On the other hand: I can alway inform the user of the ambiguity anyway,
using a different signal.  And even if I don't, the user who wants to
know whether a sentence is unambiguous against the grammar without marks
can simply remove all the marks from their grammar.  So neither 1 nor 2
seems conclusive.

3 I conjecture that if a processor creates a data structure representing
a shared parse forest, or a parse forest grammar, then it will be
possible to tell by inspection of the data structure / parse-forest
grammar whether there is more than one XML representation for the output
or not.  If that's so, then any implementation which builds such a data
structure (like nineml) or constructs a parse-forest grammar describing
the result (as Aparecium will do, someday, if the gods are willin' and
the creek don't rise) will have no problem with an 'ambiguity' rule
focus on the abstract syntax tree instead of on the parse tree.  (I put
scare quotes around it because when applied only to ASTs it is no longer
ambiguity as I normally understand the term.)

But what I have is a conjecture, not a proof.

And nothing in the spec currently requires implementations to create
such data structures.  For other ways of implementing ixml, I don't
think we have even a conjecture that the problem can be solved without
materializing all of the possible parses of the input as XML documents
and comparing them for equality, until it's known whether there is more
than one XML representation.  If there are 48 parses, we don't have to
compare all 48 trees pairwise:  we only have to compare the first two,
to see if they are different.  If they are, then we know the sentence
has multiple XML representations.  If they aren't, then we need to
compare either the first or the second (it doesn't matter which, since
they are the same structurally) to the third, and so on.  As soon as we
find a tree that differs from the first tree, we are done.  As soon as
we reach the end of the set of trees, we are done.  The problem is,
there is no guarantee that either of those events will ever happen.

Those not deeply interested in this question may stop reading now; I
have made my point.  What follows is a technical excursus on an example.

- Michael


Excursus: detection that an ambiguous sentence has a unique XML
representation

Consider the grammar

  S = A.
  A = A; B.
  B = '◎'.

I believe this grammar defines a language with one sentence: {'◎'}.  For
that sentence, there are a countably infinite number of parse trees,
with one A, with two, with three, and so on.  One for every positive
integer.  If we replace the second rule with

  -A = A; B.

# [Information shown]

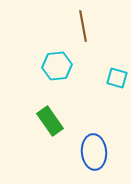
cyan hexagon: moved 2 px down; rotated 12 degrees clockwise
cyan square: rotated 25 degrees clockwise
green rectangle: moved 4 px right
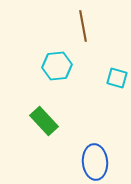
green rectangle: moved 6 px left; rotated 8 degrees counterclockwise
blue ellipse: moved 1 px right, 10 px down
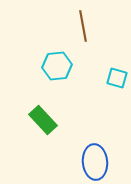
green rectangle: moved 1 px left, 1 px up
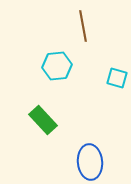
blue ellipse: moved 5 px left
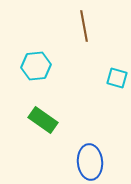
brown line: moved 1 px right
cyan hexagon: moved 21 px left
green rectangle: rotated 12 degrees counterclockwise
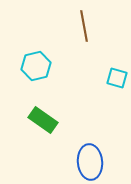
cyan hexagon: rotated 8 degrees counterclockwise
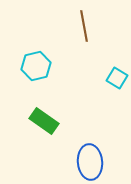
cyan square: rotated 15 degrees clockwise
green rectangle: moved 1 px right, 1 px down
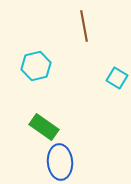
green rectangle: moved 6 px down
blue ellipse: moved 30 px left
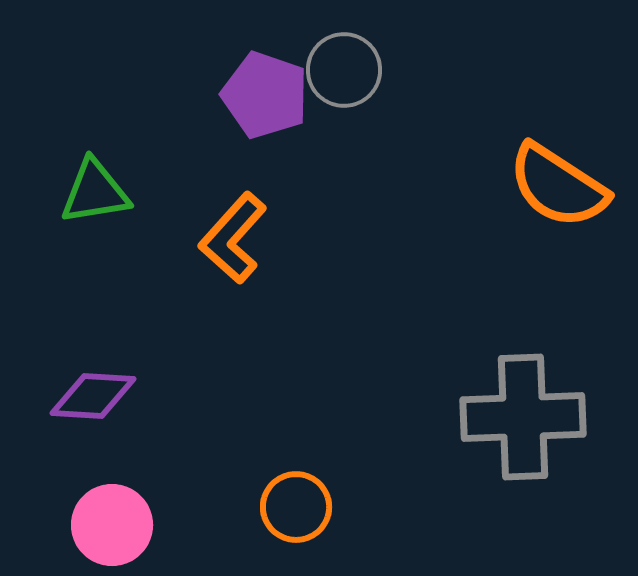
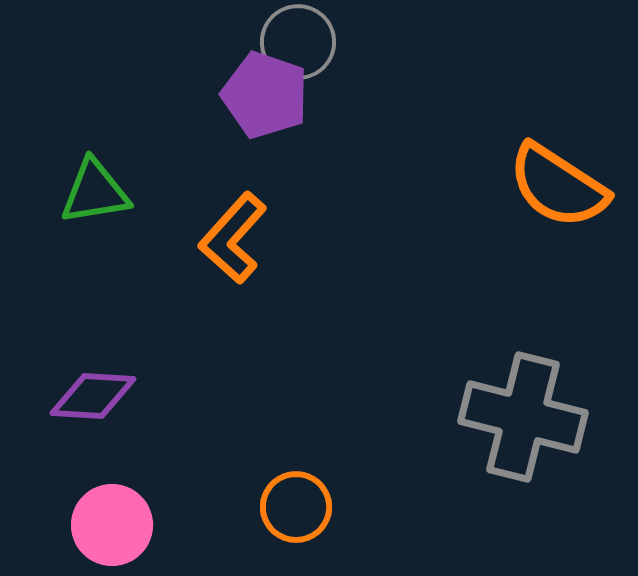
gray circle: moved 46 px left, 28 px up
gray cross: rotated 16 degrees clockwise
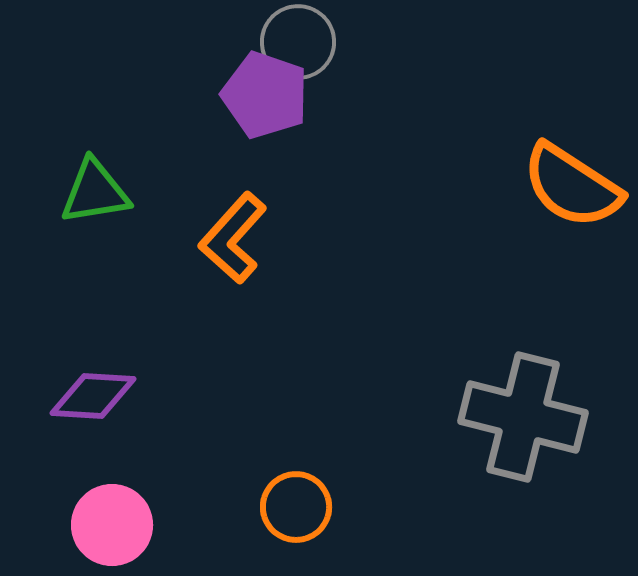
orange semicircle: moved 14 px right
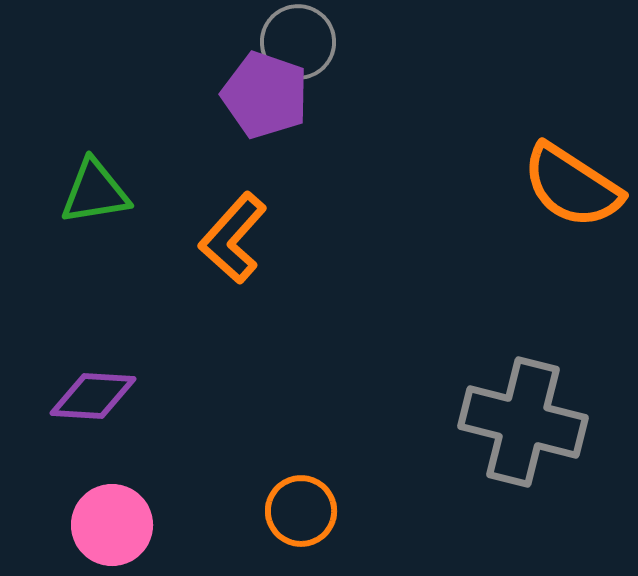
gray cross: moved 5 px down
orange circle: moved 5 px right, 4 px down
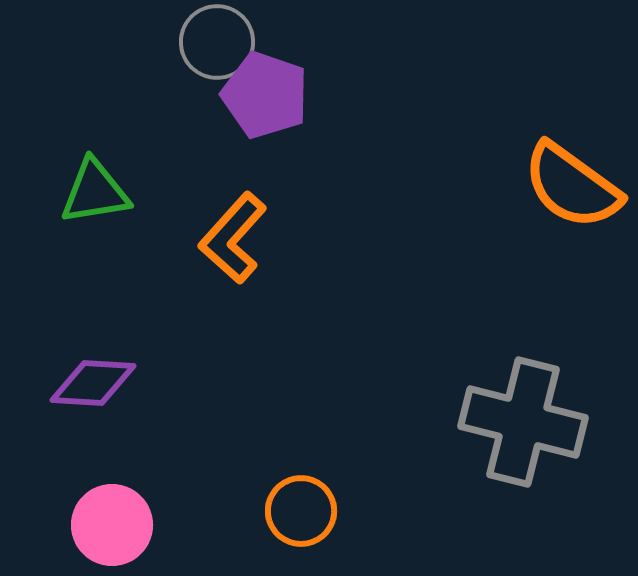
gray circle: moved 81 px left
orange semicircle: rotated 3 degrees clockwise
purple diamond: moved 13 px up
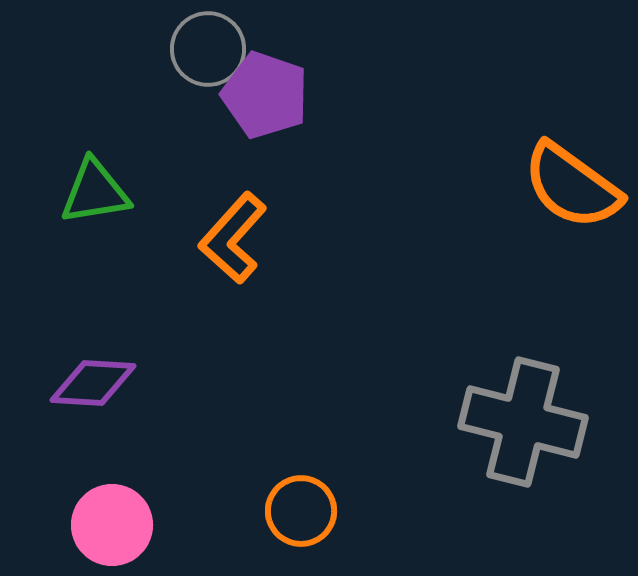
gray circle: moved 9 px left, 7 px down
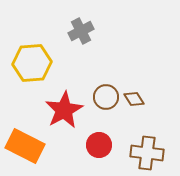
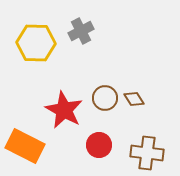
yellow hexagon: moved 4 px right, 20 px up; rotated 6 degrees clockwise
brown circle: moved 1 px left, 1 px down
red star: rotated 15 degrees counterclockwise
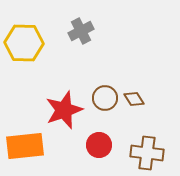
yellow hexagon: moved 12 px left
red star: rotated 24 degrees clockwise
orange rectangle: rotated 33 degrees counterclockwise
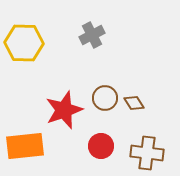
gray cross: moved 11 px right, 4 px down
brown diamond: moved 4 px down
red circle: moved 2 px right, 1 px down
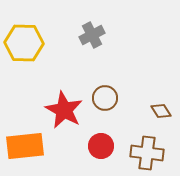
brown diamond: moved 27 px right, 8 px down
red star: rotated 24 degrees counterclockwise
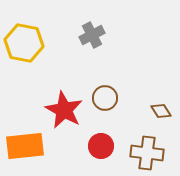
yellow hexagon: rotated 9 degrees clockwise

# [Required work]
Reproduce the part of the post on ixml ambiguity that runs from "On the other" up to and including "seems conclusive.".

# [Answer to the exercise]
On the other hand: I can alway inform the user of the ambiguity anyway,
using a different signal.  And even if I don't, the user who wants to
know whether a sentence is unambiguous against the grammar without marks
can simply remove all the marks from their grammar.  So neither 1 nor 2
seems conclusive.